### Text segment:
“Jojo Rabbit” says nothing new about Nazis


Larry Horricks/Fox Searchlight Pictures

From left, Sam Rockwell, Scarlett Johansson and Roman Griffin Davis in a scene from the WWII satirical film “Jojo Rabbit.”

By Kieran Mclean, Senior Staff Writer

“There’s not much hope of us winning this war,” Rebel Wilson says to a group of Hitler Youth at summer camp at the start of “Jojo Rabbit.” The phrase sets the rest of the film’s tone — everyone’s aware of how the story ends. The only surprises are what happens along the way.

The summer camp she’s speaking to is one part “Moonrise Kingdom” and one part “Deliverance.” Thankfully, given the film’s irreverent tone towards Nazi atrocities, there’s very little of “The Boy in the Striped Pajamas.”

At said summer camp, a tongue-in-cheek Sam Rockwell speaks with a deliberately bad German accent — he winkingly pronounces the word “stuff” as “schtuff” — and teaches the boys to throw hand grenades, hunt each other and marshall for the coming Allied troops.

“Do you want to win the war?” he lazily asks a child who’s not participating enough. “Of course! I love killing,” the child responds. “Good,” Rockwell responds in a surly tone. “Now get out there.”

### Information given:

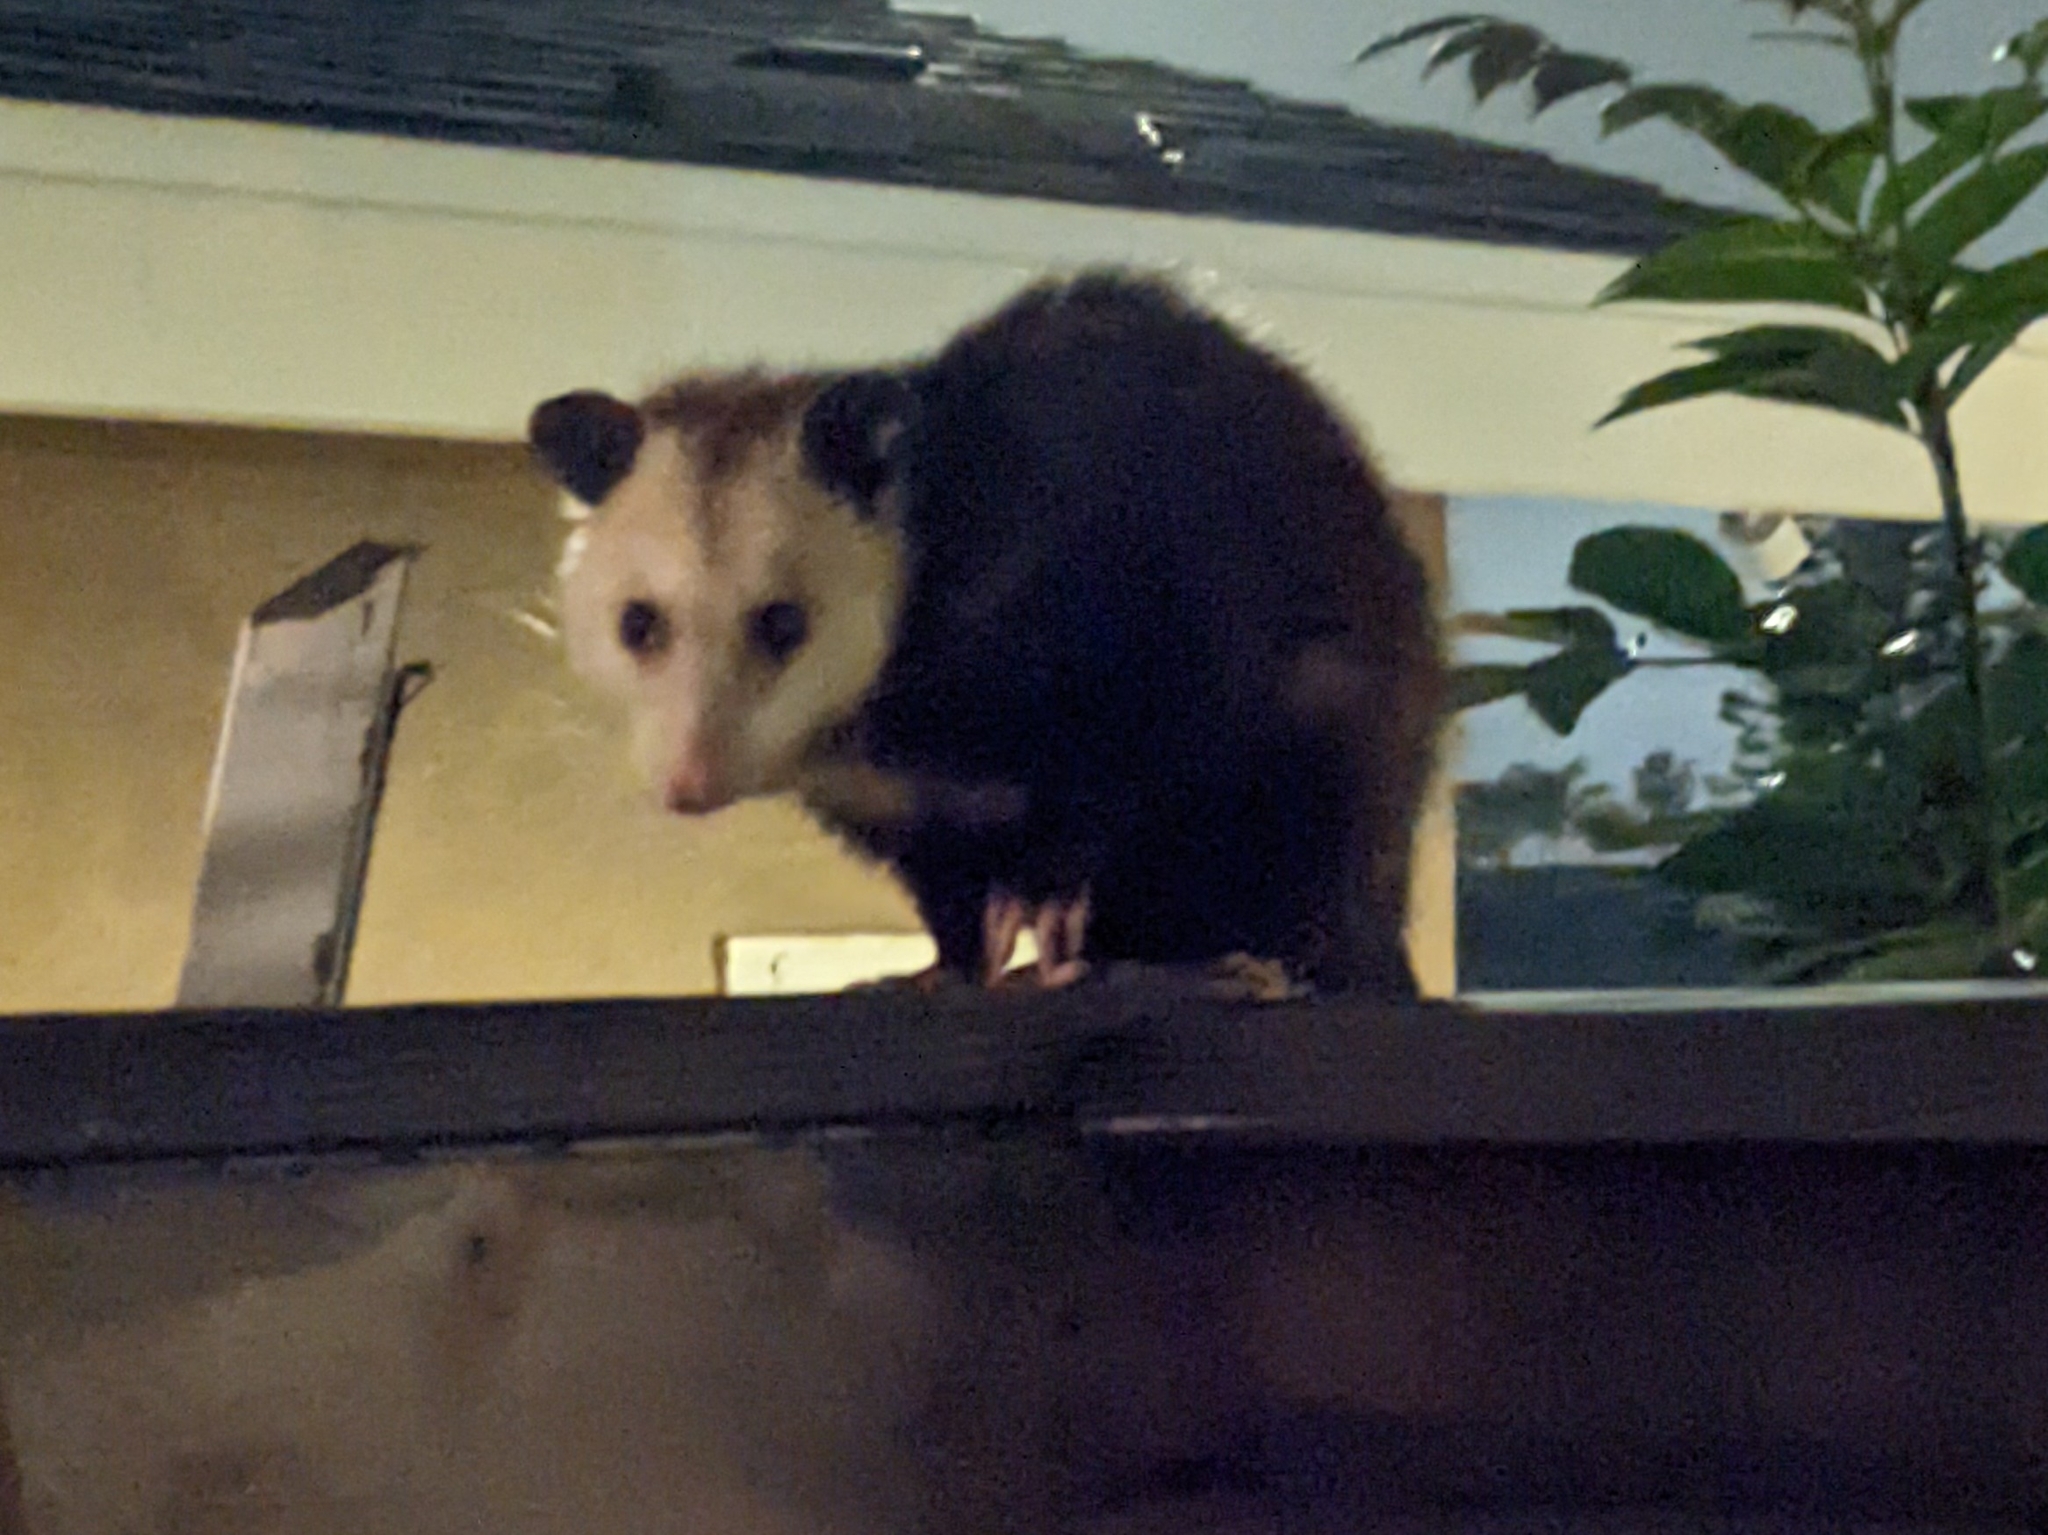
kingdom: Animalia
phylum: Chordata
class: Mammalia
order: Didelphimorphia
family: Didelphidae
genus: Didelphis
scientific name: Didelphis virginiana
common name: Virginia opossum
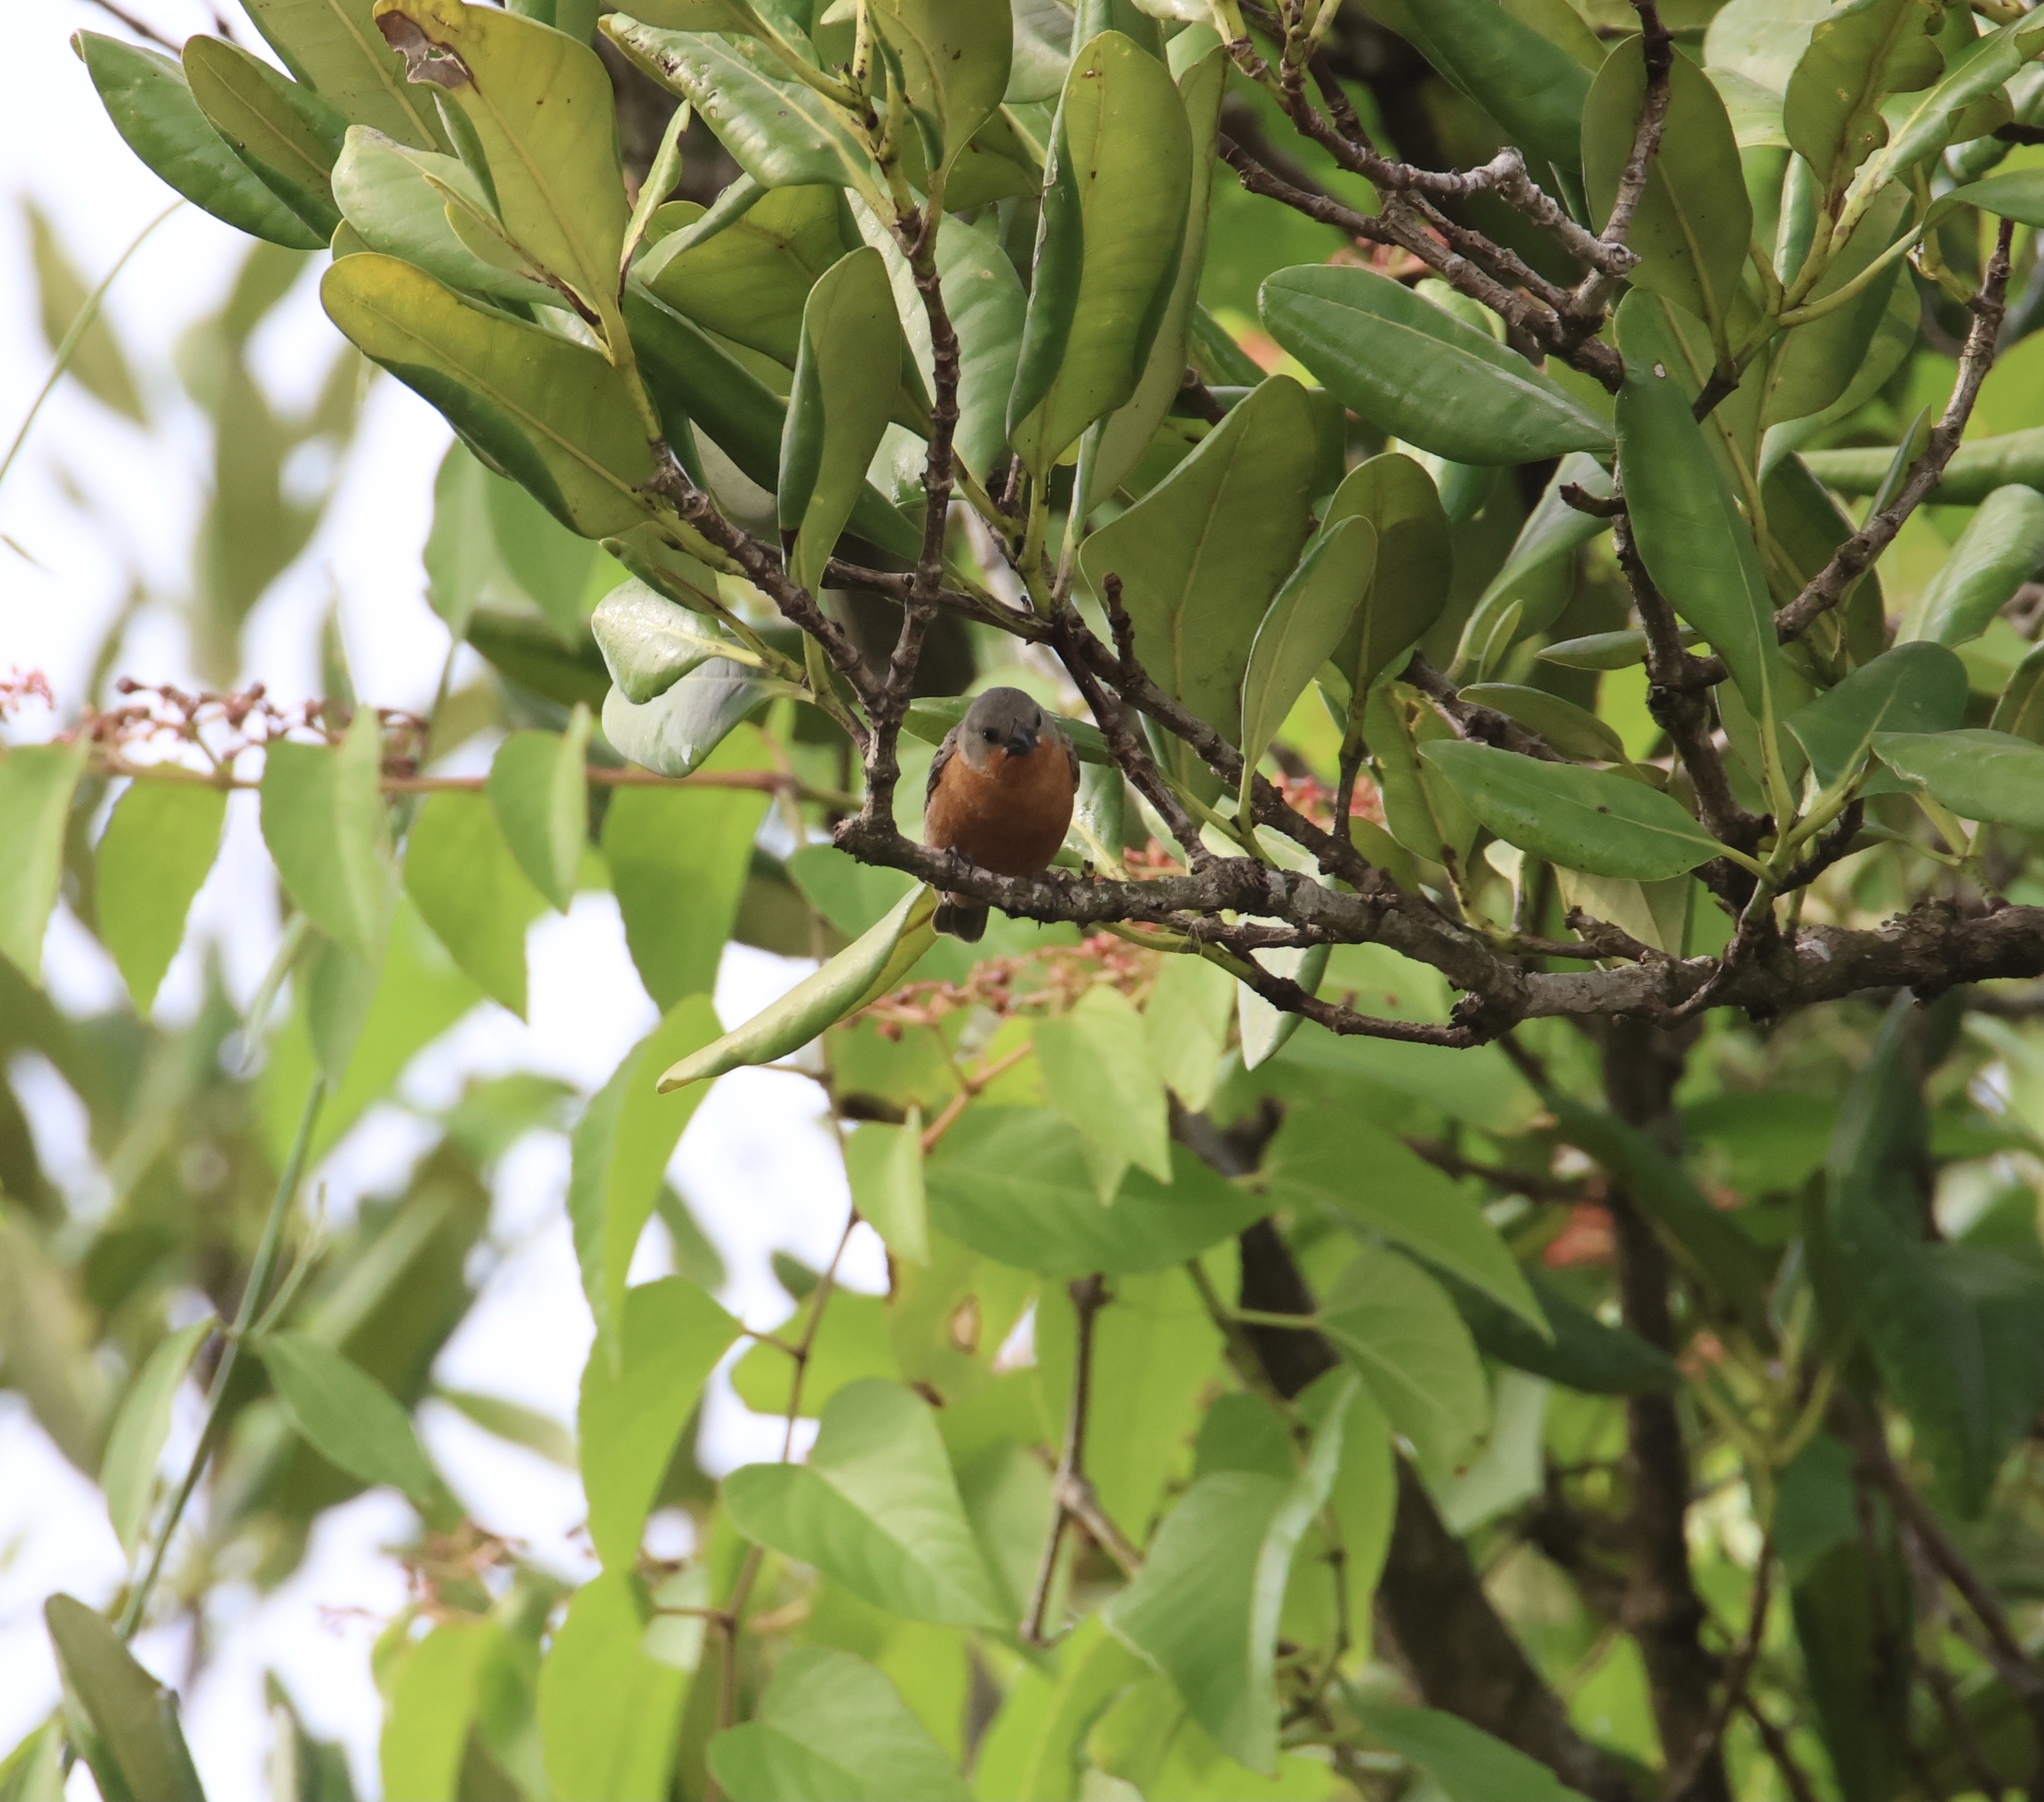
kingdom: Animalia
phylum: Chordata
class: Aves
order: Passeriformes
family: Thraupidae
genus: Sporophila
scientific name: Sporophila minuta
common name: Ruddy-breasted seedeater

### Exercise instructions:
Return everything in the "Jojo Rabbit" review above from "From left, Sam" down to "along the way.", copied word for word.

### Written solution:
From left, Sam Rockwell, Scarlett Johansson and Roman Griffin Davis in a scene from the WWII satirical film “Jojo Rabbit.”

By Kieran Mclean, Senior Staff Writer

“There’s not much hope of us winning this war,” Rebel Wilson says to a group of Hitler Youth at summer camp at the start of “Jojo Rabbit.” The phrase sets the rest of the film’s tone — everyone’s aware of how the story ends. The only surprises are what happens along the way.